● EXERCISE DETAILS:
Please render every text line from the entries below as one numbered list, skipping blank lines and leaving the pictures out.

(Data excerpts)
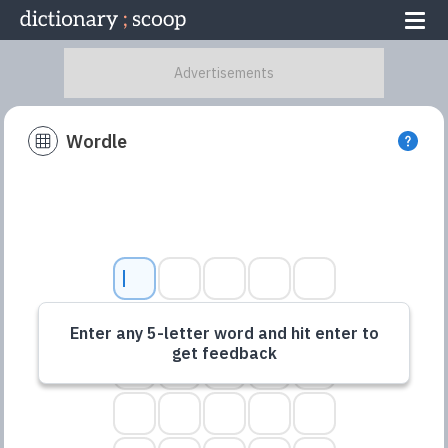
Wordle
Enter any 5-letter word and hit enter to
get feedback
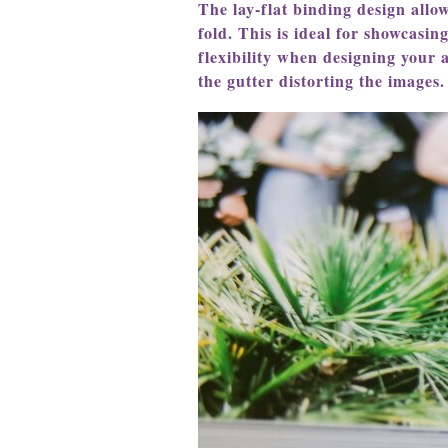
The lay-flat binding design allo
fold. This is ideal for showcasin
flexibility when designing your 
the gutter distorting the images.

● TASK ANSWER:
1. Wordle
2. Enter any 5-letter word and hit enter to
3. get feedback
4. The lay-flat binding design allo
5. fold. This is ideal for showcasin
6. flexibility when designing your 
7. the gutter distorting the images.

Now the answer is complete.